Secularism and its god, Reason, is now confronted with its limit and folly. We are being forced to acknowledge that something else, more inscrutable, more deeply relevant, must be recovered. The masks which Gxekwa and Le Riche present to us are not sacred in the traditional sense – they make no claim to be mediums which connect this world and the next – and yet it is this neglected spiritual realm that their project conveys.

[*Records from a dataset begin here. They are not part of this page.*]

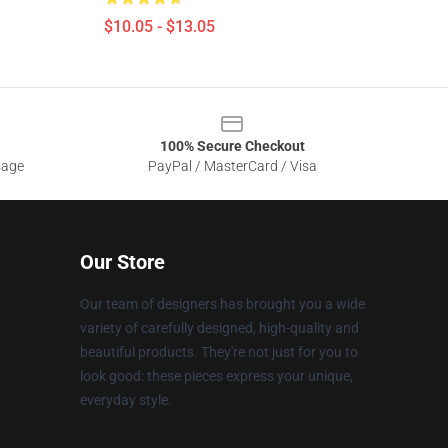
$10.05 - $13.05
100% Secure Checkout
sage
PayPal / MasterCard / Visa
Our Store
Our team of designers has brought you a wide
variety of carefully designed, high-quality and
beautiful products. They're not just for you to
look good: these pieces express your unique,
everyday style.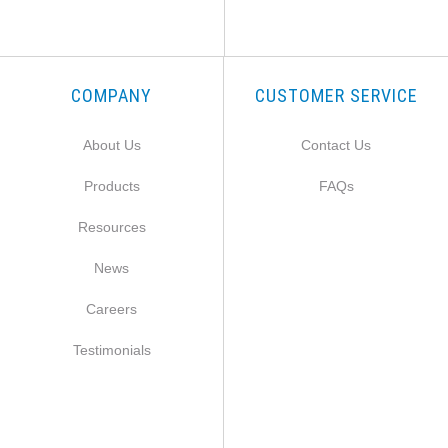
COMPANY
CUSTOMER SERVICE
About Us
Contact Us
Products
FAQs
Resources
News
Careers
Testimonials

Their masks are not traditionally earthen and wooden but made of cloth and thread – though some do evoke another medium for making traditional masks – grass. Instead, what we see are masks in vivid colours photographed against black bodies enfolded in a void. The bodies are one with their shadow world, it is the masks which leap to the fore. They are frilled, strung, floral, fecund, luminous, loud. And yet they also speak to a deeper quiet, a world beyond this world. Highly stylised, Afropolitan, in their urban edge, mood and culture, they also return us to a deeper more ancient reckoning.